Records for processing:

═══

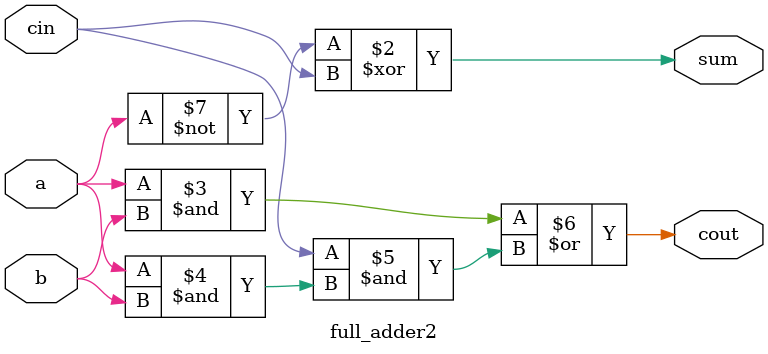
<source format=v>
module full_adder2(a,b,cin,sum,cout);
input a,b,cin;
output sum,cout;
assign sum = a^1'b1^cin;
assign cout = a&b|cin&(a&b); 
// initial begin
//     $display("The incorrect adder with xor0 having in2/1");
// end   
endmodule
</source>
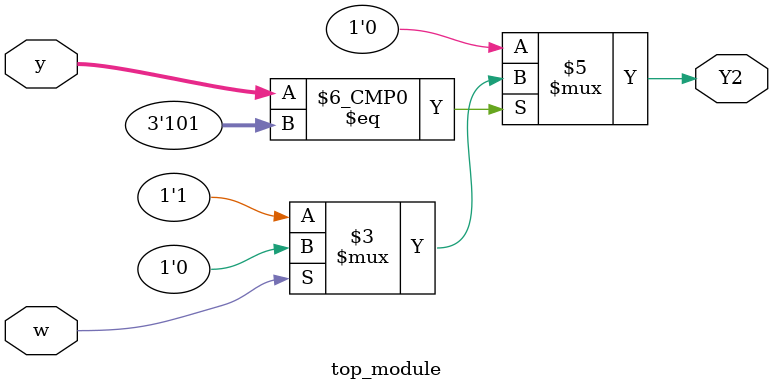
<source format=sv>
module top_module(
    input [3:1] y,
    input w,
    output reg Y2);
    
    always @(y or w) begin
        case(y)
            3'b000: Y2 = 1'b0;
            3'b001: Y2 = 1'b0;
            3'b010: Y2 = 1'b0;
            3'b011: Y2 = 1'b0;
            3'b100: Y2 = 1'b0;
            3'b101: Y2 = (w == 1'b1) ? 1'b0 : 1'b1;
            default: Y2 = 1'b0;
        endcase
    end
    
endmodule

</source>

═══

Task to carry out: Please copy each line of the entries in which the word "assign" shows up.

Answer space:
assign sum = a^1'b1^cin;
assign cout = a&b|cin&(a&b); 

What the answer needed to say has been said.